◆ The task: Reproduce every line of the items below word for word, keeping each field name and value unchanged.

◆ Extracted material:
□ □ □ □ □
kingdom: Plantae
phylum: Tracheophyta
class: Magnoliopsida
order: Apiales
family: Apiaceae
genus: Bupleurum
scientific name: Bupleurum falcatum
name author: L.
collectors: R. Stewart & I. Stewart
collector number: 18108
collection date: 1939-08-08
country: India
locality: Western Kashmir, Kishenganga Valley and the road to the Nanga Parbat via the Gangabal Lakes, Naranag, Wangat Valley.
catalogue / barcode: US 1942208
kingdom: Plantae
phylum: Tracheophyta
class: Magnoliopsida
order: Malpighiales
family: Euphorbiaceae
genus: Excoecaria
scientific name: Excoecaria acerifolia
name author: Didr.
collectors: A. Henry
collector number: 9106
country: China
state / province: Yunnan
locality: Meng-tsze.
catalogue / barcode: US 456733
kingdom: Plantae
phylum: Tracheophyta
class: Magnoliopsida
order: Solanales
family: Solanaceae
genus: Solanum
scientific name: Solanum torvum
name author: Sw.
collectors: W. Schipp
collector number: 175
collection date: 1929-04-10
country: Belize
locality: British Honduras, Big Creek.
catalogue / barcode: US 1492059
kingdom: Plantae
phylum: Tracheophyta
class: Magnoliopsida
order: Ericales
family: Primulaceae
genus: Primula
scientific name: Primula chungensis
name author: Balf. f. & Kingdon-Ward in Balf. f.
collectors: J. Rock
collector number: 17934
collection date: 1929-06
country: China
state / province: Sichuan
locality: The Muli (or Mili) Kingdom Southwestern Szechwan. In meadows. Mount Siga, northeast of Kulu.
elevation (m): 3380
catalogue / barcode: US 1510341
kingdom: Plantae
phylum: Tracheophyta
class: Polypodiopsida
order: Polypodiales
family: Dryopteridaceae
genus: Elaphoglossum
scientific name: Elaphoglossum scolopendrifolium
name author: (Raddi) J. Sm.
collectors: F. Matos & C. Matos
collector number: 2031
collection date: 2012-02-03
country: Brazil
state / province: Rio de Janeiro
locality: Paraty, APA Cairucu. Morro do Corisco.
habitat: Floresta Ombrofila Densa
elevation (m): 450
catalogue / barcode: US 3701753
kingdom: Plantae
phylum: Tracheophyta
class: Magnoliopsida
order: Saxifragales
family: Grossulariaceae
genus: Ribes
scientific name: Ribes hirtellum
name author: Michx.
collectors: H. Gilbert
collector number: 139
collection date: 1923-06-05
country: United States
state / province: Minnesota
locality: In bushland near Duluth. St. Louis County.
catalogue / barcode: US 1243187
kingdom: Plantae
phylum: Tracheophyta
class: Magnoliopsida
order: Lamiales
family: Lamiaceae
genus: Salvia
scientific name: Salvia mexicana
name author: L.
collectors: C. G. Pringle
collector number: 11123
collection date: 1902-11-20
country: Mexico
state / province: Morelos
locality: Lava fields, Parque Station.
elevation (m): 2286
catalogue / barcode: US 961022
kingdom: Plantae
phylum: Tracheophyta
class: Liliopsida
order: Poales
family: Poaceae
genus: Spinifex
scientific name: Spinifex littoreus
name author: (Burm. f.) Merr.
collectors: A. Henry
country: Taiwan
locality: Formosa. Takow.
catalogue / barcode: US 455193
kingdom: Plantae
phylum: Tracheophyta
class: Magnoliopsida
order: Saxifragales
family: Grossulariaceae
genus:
□ □ □ □ □
◆ Exercise answer:
kingdom: Plantae
phylum: Tracheophyta
class: Magnoliopsida
order: Apiales
family: Apiaceae
genus: Bupleurum
scientific name: Bupleurum falcatum
name author: L.
collectors: R. Stewart & I. Stewart
collector number: 18108
collection date: 1939-08-08
country: India
locality: Western Kashmir, Kishenganga Valley and the road to the Nanga Parbat via the Gangabal Lakes, Naranag, Wangat Valley.
catalogue / barcode: US 1942208
kingdom: Plantae
phylum: Tracheophyta
class: Magnoliopsida
order: Malpighiales
family: Euphorbiaceae
genus: Excoecaria
scientific name: Excoecaria acerifolia
name author: Didr.
collectors: A. Henry
collector number: 9106
country: China
state / province: Yunnan
locality: Meng-tsze.
catalogue / barcode: US 456733
kingdom: Plantae
phylum: Tracheophyta
class: Magnoliopsida
order: Solanales
family: Solanaceae
genus: Solanum
scientific name: Solanum torvum
name author: Sw.
collectors: W. Schipp
collector number: 175
collection date: 1929-04-10
country: Belize
locality: British Honduras, Big Creek.
catalogue / barcode: US 1492059
kingdom: Plantae
phylum: Tracheophyta
class: Magnoliopsida
order: Ericales
family: Primulaceae
genus: Primula
scientific name: Primula chungensis
name author: Balf. f. & Kingdon-Ward in Balf. f.
collectors: J. Rock
collector number: 17934
collection date: 1929-06
country: China
state / province: Sichuan
locality: The Muli (or Mili) Kingdom Southwestern Szechwan. In meadows. Mount Siga, northeast of Kulu.
elevation (m): 3380
catalogue / barcode: US 1510341
kingdom: Plantae
phylum: Tracheophyta
class: Polypodiopsida
order: Polypodiales
family: Dryopteridaceae
genus: Elaphoglossum
scientific name: Elaphoglossum scolopendrifolium
name author: (Raddi) J. Sm.
collectors: F. Matos & C. Matos
collector number: 2031
collection date: 2012-02-03
country: Brazil
state / province: Rio de Janeiro
locality: Paraty, APA Cairucu. Morro do Corisco.
habitat: Floresta Ombrofila Densa
elevation (m): 450
catalogue / barcode: US 3701753
kingdom: Plantae
phylum: Tracheophyta
class: Magnoliopsida
order: Saxifragales
family: Grossulariaceae
genus: Ribes
scientific name: Ribes hirtellum
name author: Michx.
collectors: H. Gilbert
collector number: 139
collection date: 1923-06-05
country: United States
state / province: Minnesota
locality: In bushland near Duluth. St. Louis County.
catalogue / barcode: US 1243187
kingdom: Plantae
phylum: Tracheophyta
class: Magnoliopsida
order: Lamiales
family: Lamiaceae
genus: Salvia
scientific name: Salvia mexicana
name author: L.
collectors: C. G. Pringle
collector number: 11123
collection date: 1902-11-20
country: Mexico
state / province: Morelos
locality: Lava fields, Parque Station.
elevation (m): 2286
catalogue / barcode: US 961022
kingdom: Plantae
phylum: Tracheophyta
class: Liliopsida
order: Poales
family: Poaceae
genus: Spinifex
scientific name: Spinifex littoreus
name author: (Burm. f.) Merr.
collectors: A. Henry
country: Taiwan
locality: Formosa. Takow.
catalogue / barcode: US 455193
kingdom: Plantae
phylum: Tracheophyta
class: Magnoliopsida
order: Saxifragales
family: Grossulariaceae
genus:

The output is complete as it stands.